Being ambitious carries with it a risk. MoReq2010 does call for existing vendors to re-architect its systems, and vendors do not like re-architecting their systems. If too few vendors produce products that comply with the specification then MoReq2010 will go the way of its predecessor, MoReq2, which died because only one vendor felt it was commercially worthwhile to produce a product that complied with it.
In the situation that electronic records management finds itself in, being ambitious is less risky than trying to incrementally tweak previous specifications. MoReq2, failed because by the time it was published in 2008 the bottom had fallen out of the market for the EDRM systems that it and previous electronic records management system specifications underpinned. SharePoint had come along and pushed it over like a house of cards.
EDRM fell without so much as a whimper because no-one was prepared to defend it. Archivists were not prepared to defend it because they had not benefited from it – it was as hard for them to accept electronic transfers from EDRM systems as from any other type of application. Practioners were not prepared to defend it because it had proved difficult and expensive to implement monolithic EDRM systems across whole enterprises. The ECM vendors who had acquired EDRM products were not prepared to defend it because EDRM represented only a relatively small portion of their portfolio, and they had no stomach for a fight with Microsoft.

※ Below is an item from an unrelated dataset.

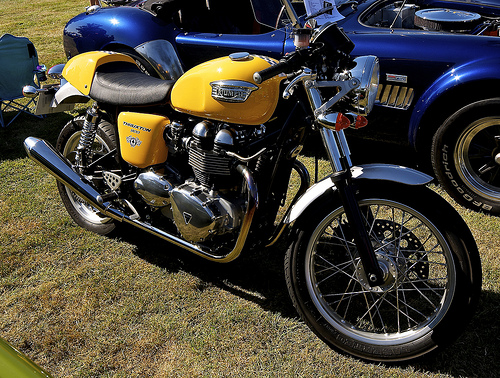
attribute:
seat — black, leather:
[97, 70, 171, 100]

MoReq2010 has a chance of success. It is not guaranteed to succeed, but it has a chance. The reason why it has a chance is because it is addressing the right two questions – how do we get records management functionality adopted by all business applications? and how do we ensure that content can be migrated easily and without significant loss of metadata from one application to another?
These questions will have to be nailed. If MoReq2010 succeeds in nailing them so much the better. If it doesn’t, if the market isn’t ready for it, then whatever specifications come after it will have to nail them. There is no going back to the EDRM ‘one records system-per-organisation’ model.